Warning: Scorching hot take incoming. This film reminds me of an early-2000s version of "Pee-wee's Big Adventure." Except, without any of the innocence. Okay, maybe a little of the innocence. After all, Tom Green himself describes "Freddy" as the “touching story of a young man who desperately wants to make his daddy proud."

Gord (Green's character) wants to be an animator, but his dad (Rip Torn) dismisses his talent and creativity as mere "doodles."

I didn't always laugh - man-child characters are not my comedic preference - but when I did, it was long and loud.

There are so many memorable lines and gags here, but the funniest scene - to me - doesn't involve sausages, cheese, or fingering. It's when Gord pretends to be an asshole stockbroker who fires one of his subordinates over the phone in a crowded restaurant to impress his girlfriend. He gets more and more animated, like one of the characters he draws, screaming at the top of his lungs. Of course, there's no job, no employee, and the phone isn't even on.

Roger Ebert famously wrote: "This movie doesn't scrape the bottom of the barrel. This movie isn't the bottom of the barrel. This movie isn't below the bottom of the barrel. This movie doesn't deserve to be mentioned in the same sentence with barrels."

I mean, he's not wrong. But we still walked away with opposite opinions of "Freddy Got Fingered."

Look, a movie with "jokes" about cancer and child molestation isn't always going to work, but I get the impression that Tom Green was sometimes more interested in seeing what he could get away with in those scenes, even if that came at the expense of being funny.

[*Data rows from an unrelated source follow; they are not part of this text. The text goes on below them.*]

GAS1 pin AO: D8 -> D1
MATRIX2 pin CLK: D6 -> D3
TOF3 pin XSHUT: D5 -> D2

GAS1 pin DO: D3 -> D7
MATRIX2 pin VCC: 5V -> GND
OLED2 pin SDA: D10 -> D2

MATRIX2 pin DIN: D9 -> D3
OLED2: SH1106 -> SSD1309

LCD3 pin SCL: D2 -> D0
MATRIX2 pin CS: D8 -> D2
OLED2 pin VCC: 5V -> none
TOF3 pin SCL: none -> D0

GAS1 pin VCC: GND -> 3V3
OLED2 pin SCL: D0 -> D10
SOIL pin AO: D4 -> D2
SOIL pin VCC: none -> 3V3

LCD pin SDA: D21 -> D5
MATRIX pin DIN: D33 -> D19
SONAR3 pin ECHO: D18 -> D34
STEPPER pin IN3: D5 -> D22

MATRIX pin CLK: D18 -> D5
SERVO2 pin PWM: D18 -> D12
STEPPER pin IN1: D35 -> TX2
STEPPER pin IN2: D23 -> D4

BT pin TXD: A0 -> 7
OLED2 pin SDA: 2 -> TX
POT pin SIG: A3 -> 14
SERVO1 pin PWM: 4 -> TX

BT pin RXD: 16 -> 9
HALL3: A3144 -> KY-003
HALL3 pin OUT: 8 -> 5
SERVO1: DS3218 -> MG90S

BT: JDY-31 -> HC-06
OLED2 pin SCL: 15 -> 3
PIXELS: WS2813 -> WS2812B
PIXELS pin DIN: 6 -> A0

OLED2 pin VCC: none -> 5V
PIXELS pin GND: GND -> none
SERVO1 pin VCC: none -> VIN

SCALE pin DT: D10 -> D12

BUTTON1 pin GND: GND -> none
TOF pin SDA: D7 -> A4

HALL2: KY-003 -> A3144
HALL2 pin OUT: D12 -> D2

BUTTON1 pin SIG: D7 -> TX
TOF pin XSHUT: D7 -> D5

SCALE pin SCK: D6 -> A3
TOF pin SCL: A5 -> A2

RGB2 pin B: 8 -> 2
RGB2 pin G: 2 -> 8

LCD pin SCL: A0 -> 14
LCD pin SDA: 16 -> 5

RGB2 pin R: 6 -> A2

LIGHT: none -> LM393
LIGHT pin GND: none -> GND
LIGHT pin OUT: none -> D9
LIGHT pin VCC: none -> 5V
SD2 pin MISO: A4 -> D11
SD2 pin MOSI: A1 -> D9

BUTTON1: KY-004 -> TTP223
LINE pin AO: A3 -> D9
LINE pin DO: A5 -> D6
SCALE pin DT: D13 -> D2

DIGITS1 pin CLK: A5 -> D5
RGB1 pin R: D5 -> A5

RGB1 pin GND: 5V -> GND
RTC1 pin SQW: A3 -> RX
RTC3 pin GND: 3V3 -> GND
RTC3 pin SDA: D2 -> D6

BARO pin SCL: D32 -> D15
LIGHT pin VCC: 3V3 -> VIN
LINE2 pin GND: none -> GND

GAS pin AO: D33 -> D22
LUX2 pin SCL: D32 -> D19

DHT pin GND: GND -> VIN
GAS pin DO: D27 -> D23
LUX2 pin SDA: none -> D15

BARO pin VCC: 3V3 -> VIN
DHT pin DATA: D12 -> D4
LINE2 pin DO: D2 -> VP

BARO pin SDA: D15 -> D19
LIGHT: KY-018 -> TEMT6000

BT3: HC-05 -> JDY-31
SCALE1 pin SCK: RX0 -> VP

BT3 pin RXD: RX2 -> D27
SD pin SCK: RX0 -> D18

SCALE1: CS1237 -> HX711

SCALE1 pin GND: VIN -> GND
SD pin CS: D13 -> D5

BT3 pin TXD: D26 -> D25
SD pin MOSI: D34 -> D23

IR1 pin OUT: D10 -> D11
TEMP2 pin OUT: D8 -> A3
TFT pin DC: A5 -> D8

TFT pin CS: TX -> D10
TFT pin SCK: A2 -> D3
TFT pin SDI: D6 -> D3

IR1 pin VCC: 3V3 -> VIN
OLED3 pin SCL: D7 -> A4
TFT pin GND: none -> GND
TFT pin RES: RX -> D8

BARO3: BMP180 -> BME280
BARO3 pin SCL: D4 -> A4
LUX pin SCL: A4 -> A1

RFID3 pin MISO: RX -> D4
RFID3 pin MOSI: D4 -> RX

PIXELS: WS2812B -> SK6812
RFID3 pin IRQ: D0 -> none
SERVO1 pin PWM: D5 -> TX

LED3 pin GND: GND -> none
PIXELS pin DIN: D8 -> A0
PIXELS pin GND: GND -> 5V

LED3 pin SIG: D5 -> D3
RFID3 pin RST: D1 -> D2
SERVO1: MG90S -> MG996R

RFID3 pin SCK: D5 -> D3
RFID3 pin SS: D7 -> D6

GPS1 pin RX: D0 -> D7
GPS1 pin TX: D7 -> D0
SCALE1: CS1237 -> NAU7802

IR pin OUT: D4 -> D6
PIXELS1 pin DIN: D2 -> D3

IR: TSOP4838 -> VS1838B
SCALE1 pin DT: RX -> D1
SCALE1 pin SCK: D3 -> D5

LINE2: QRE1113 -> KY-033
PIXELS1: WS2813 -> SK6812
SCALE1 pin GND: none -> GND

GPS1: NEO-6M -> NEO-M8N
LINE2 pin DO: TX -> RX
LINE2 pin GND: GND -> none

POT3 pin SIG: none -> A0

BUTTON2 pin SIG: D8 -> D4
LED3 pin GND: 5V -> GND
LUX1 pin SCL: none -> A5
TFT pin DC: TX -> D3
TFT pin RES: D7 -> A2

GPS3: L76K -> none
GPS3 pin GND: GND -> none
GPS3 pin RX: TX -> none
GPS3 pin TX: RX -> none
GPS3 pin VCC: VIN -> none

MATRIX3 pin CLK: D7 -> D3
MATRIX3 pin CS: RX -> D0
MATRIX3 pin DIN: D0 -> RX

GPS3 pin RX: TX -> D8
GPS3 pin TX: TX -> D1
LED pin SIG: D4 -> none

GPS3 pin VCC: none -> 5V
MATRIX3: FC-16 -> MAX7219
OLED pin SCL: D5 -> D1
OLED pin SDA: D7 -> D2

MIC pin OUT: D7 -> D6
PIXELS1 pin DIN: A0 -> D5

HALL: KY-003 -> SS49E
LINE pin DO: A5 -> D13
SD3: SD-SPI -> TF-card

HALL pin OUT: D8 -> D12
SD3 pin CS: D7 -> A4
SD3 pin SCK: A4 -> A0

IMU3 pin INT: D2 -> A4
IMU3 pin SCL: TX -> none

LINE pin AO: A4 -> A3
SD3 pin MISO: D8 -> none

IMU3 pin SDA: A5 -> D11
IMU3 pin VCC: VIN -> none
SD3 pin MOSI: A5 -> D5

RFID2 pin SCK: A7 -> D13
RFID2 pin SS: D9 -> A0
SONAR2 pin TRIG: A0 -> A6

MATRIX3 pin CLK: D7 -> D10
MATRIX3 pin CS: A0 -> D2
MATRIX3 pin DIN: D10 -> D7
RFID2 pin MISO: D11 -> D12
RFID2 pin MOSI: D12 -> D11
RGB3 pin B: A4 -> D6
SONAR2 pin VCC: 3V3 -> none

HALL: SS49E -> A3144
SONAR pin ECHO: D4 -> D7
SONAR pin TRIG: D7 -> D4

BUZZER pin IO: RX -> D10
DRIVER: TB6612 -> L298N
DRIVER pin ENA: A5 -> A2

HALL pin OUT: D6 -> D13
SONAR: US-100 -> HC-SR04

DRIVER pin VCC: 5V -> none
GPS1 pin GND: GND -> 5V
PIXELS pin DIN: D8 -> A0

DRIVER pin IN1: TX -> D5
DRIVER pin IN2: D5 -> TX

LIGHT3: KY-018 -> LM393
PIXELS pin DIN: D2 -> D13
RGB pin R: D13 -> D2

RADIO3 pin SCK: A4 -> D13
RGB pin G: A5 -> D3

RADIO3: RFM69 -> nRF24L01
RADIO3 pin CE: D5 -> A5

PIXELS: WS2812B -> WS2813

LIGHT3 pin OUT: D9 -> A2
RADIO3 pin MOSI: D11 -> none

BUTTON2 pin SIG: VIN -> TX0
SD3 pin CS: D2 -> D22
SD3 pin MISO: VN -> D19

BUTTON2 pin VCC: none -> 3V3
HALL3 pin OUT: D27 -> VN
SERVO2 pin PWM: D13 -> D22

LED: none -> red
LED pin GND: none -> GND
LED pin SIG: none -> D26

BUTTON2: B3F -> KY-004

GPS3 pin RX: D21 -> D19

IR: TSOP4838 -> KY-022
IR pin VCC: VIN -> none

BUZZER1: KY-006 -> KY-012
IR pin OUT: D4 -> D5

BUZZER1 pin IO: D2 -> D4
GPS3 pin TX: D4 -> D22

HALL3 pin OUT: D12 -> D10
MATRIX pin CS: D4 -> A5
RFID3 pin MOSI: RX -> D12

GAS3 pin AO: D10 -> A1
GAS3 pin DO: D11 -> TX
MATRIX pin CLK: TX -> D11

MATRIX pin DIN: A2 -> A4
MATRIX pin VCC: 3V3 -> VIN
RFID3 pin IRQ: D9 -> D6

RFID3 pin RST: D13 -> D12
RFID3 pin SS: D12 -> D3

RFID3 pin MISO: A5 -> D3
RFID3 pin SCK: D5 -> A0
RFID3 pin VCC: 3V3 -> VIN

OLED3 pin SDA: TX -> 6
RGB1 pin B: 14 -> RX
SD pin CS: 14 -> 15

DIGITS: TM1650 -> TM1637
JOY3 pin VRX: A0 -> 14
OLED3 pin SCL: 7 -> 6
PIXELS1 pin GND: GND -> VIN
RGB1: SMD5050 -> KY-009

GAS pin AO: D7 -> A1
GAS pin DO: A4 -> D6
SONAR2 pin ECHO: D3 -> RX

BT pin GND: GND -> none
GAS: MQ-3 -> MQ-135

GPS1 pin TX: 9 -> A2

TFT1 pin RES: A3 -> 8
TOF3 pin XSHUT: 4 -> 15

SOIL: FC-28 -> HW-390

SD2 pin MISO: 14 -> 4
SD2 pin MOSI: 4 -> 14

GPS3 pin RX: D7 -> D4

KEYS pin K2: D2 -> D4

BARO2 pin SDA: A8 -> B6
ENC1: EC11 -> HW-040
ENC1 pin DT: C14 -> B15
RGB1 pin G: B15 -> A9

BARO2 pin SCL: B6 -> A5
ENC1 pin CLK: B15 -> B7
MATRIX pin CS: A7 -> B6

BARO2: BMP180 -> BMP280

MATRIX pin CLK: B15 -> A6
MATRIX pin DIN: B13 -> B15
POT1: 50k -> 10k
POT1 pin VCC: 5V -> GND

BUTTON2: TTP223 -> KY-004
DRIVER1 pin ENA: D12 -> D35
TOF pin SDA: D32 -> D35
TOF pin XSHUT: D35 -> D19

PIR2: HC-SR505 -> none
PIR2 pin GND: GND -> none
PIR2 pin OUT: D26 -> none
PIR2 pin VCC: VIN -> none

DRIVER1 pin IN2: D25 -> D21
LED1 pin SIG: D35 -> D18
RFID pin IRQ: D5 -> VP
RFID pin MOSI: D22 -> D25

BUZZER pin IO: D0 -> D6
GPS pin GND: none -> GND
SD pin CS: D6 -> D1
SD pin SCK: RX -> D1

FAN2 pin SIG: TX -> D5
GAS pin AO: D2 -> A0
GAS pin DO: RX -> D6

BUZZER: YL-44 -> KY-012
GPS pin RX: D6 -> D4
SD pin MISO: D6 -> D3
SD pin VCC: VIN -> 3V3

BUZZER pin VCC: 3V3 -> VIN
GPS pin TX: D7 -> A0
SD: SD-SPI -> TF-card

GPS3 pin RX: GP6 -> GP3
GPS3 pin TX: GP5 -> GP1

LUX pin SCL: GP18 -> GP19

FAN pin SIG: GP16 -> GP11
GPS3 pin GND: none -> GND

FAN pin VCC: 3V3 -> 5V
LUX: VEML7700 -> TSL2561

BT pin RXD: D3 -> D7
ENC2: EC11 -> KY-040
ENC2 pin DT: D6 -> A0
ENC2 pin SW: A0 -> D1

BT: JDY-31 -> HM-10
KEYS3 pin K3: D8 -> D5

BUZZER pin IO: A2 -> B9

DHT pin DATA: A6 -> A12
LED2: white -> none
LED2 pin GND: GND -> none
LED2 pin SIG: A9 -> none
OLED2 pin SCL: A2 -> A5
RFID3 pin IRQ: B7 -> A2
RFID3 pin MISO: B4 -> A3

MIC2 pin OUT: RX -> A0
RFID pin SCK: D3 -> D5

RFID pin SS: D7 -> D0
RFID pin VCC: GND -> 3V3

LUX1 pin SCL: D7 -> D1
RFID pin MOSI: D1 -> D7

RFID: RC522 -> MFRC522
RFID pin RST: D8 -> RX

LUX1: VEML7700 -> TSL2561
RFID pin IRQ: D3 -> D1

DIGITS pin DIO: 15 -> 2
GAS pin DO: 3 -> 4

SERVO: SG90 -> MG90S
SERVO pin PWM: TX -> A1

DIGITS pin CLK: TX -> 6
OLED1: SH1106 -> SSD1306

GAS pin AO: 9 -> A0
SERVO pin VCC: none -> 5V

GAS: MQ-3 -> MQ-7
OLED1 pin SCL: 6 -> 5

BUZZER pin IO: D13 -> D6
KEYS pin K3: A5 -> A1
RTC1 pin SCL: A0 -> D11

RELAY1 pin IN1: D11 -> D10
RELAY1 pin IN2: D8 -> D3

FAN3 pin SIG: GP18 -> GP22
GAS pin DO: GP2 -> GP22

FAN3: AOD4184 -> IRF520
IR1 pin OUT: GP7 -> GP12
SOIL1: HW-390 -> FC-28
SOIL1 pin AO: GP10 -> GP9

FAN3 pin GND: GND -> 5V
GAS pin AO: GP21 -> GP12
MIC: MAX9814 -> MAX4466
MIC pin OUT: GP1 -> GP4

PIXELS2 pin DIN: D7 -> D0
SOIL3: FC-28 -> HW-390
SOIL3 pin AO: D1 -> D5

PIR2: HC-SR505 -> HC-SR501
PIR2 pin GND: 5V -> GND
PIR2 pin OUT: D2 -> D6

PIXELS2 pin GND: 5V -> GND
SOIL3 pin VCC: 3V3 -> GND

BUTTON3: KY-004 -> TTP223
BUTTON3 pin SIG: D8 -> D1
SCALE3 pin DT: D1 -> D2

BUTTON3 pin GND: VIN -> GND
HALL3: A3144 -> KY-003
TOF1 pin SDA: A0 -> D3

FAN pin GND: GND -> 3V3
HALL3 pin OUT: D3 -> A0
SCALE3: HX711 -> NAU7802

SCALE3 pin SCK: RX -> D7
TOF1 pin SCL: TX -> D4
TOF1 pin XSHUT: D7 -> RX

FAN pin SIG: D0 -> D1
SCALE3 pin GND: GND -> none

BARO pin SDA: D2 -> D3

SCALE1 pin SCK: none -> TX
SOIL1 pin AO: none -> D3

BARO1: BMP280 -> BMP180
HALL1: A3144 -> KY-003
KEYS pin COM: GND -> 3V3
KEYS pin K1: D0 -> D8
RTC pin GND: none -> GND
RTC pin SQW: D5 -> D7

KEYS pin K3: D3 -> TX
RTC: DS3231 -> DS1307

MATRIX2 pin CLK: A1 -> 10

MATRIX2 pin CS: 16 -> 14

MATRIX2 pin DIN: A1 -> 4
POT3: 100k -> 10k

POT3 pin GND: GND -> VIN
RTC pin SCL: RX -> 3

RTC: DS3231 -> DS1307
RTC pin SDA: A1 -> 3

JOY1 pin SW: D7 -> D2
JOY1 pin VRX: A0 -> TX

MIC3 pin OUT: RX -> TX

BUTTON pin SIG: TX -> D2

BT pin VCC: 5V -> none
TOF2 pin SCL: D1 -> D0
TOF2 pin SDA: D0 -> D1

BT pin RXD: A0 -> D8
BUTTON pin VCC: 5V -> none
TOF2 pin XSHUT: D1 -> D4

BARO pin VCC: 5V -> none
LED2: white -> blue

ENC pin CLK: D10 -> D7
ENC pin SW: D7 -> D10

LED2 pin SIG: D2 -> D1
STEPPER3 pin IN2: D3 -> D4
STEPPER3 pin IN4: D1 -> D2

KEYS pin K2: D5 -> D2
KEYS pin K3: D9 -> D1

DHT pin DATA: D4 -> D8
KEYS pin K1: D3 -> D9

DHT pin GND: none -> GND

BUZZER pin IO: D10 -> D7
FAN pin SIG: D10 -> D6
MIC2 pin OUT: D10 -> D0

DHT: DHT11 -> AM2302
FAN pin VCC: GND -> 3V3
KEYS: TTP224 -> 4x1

Give Green credit: He commits to his character and this screenplay (which he co-wrote). So does Rip Torn. Anthony Michael Hall and Marisa Coughlan, too. But Torn is the unsung hero of this film. Without someone to match Green's intensity and insanity beat-for-beat, neither performance would succeed.

Unmitigated disaster or misunderstood masterpiece? Maybe "Freddy Got Fingered" is a bit of both. That's what makes it so memorable.